Sulla richiesta di lockdown, almeno parziale, da parte del consulente del ministro della Salute Walter Ricciardi, Miozzo afferma di ''stimare molto Walter Ricciardi, di cui sono amico, ma lui è esperto di sanità pubblica, questa emergenza mi ha insegnato che le decisioni di giungere al lockdown includono anche valutazioni relative alla sicurezza, all'erogazione dei servizi essenziali, all'economia. Io non ho tutti questi strumenti di valutazione e invidio i colleghi capaci di fare valutazioni così complesse dal chiuso del reparto dove dovrebbero assistere i loro malati''.
"Gli ospedali soffrono una pressione difficilmente sostenibile nel lungo periodo – sottolinea ancora il coordinatore del Cts -, soprattutto nei territori in ritardo nell'organizzazione dei percorsi dedicati ai pazienti Covid. L'unico modo per alleggerire è coinvolgere medici di famiglia e pediatri di libera scelta fornendo loro tutti i mezzi per operare, i materiali di protezione, gli strumenti diagnostici. Con l'accordo appena siglato tutti i cittadini potranno fare i tamponi rapidi con il loro medico. In questo i medici vanno coinvolti, anche ospitandoli in spazi dedicati se il loro studio non va bene. Naturalmente vanno messi nelle condizioni di lavorare in sicurezza, senza escludere sanzioni per chi si rifiuta''.

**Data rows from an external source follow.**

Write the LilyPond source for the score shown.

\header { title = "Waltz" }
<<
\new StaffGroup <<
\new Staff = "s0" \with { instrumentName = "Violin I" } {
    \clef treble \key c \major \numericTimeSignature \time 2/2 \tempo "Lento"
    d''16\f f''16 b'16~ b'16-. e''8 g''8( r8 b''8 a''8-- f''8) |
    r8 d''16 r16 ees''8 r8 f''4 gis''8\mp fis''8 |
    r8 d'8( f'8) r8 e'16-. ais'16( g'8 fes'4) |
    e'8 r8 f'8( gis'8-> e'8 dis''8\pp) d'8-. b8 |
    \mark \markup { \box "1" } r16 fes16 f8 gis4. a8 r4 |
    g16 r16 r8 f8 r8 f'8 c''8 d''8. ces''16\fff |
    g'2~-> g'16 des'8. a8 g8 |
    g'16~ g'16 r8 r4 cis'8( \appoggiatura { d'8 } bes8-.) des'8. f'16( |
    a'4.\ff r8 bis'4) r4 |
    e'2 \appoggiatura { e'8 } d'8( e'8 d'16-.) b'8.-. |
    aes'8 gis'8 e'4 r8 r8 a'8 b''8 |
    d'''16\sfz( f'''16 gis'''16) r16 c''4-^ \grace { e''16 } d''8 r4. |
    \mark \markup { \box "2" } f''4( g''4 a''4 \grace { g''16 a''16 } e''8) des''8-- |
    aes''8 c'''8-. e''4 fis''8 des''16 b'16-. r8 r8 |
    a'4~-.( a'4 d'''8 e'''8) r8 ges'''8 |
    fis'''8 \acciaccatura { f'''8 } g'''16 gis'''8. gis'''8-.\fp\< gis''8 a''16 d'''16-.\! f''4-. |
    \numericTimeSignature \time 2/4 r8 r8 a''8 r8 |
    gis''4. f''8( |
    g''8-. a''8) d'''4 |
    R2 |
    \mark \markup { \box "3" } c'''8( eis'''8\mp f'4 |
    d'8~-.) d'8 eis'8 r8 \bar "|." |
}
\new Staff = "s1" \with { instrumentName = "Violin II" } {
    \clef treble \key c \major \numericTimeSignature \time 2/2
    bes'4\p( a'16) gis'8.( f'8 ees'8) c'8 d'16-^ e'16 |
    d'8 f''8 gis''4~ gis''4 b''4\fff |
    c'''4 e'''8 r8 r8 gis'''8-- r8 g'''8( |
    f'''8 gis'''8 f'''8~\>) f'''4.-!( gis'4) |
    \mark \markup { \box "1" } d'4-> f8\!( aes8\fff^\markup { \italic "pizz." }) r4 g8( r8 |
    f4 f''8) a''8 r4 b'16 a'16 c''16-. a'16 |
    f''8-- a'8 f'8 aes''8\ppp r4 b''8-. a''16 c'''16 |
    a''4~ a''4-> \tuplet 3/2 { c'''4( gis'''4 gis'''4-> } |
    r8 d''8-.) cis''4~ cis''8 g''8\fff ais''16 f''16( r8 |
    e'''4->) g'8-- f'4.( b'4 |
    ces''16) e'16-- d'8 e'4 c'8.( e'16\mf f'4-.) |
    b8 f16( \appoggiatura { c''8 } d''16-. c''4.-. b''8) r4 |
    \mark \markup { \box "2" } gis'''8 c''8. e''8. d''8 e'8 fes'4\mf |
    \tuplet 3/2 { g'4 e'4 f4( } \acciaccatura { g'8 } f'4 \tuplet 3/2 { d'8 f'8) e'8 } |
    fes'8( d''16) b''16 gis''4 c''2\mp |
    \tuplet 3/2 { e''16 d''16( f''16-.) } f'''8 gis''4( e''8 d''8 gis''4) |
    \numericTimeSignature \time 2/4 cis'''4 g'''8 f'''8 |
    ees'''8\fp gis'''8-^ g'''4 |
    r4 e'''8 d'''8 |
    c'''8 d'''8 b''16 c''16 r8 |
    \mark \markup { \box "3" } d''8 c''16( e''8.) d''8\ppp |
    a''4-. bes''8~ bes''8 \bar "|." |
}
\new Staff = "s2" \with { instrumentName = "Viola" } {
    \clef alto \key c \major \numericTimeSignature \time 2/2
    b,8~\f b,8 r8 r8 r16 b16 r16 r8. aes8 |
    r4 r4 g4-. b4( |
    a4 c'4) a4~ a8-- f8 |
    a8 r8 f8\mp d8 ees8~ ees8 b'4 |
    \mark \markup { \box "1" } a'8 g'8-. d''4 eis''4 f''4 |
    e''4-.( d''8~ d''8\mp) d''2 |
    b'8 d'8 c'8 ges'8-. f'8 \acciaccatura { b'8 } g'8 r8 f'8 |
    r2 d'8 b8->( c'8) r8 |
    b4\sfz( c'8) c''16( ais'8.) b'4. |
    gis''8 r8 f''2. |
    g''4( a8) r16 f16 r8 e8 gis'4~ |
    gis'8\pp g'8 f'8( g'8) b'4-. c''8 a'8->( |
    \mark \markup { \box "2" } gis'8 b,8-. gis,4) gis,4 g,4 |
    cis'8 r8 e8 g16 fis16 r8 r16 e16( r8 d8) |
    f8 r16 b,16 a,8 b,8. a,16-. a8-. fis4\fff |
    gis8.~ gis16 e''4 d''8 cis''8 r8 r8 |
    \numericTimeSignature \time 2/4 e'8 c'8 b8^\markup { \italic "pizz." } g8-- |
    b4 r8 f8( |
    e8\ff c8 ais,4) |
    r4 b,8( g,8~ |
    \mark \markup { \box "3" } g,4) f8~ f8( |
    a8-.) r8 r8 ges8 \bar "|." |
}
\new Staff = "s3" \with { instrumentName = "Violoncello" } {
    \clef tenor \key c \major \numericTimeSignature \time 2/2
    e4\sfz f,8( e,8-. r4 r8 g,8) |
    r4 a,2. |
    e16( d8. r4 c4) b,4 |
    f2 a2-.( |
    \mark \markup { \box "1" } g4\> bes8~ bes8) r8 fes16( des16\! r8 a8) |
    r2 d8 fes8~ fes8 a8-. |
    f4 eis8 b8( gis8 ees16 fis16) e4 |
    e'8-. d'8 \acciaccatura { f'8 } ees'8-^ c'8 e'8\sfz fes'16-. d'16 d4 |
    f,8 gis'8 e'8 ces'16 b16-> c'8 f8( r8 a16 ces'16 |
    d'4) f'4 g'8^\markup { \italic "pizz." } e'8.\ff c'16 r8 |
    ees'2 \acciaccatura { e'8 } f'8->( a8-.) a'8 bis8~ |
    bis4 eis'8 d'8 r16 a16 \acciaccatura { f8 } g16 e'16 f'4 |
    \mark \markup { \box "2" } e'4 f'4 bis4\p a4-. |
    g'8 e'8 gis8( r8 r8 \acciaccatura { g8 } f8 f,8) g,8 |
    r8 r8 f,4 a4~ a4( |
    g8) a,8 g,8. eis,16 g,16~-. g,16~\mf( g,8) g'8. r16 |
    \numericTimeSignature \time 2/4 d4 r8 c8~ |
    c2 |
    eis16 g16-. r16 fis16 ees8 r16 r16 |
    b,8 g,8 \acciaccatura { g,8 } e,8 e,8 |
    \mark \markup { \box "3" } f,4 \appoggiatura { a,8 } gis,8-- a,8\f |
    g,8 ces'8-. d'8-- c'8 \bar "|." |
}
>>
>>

"Dobbiamo promuovere, insistere, fare tutto il necessario – rimarca – per avere tutti sul proprio cellulare l'applicazione Immuni. Se vuoi entrare in Università devi avere l'applicazione. So di andare contro la libertà dei singoli e i diritti costituzionali, ma dobbiamo convincerci che il bene dell'intera comunità passa anche dalla riduzione, tutto sommato marginale, di alcuni aspetti delle nostre libertà. Con una notifica di Immuni scatta l'isolamento e si interrompe la catena del contagio. Riguardo la scuola, il vero coraggio è tenerle aperte e adattare il sistema a questa esigenza. Sono stati fatti miracoli per trasformare il cronico disastro del sistema scolastico in qualcosa che sia in grado di affrontare la crisi che stiamo passando. Dobbiamo difenderlo se non vogliamo trovarci centinaia di migliaia di ragazzi terrorizzati e affetti dalla sindrome della capanna”.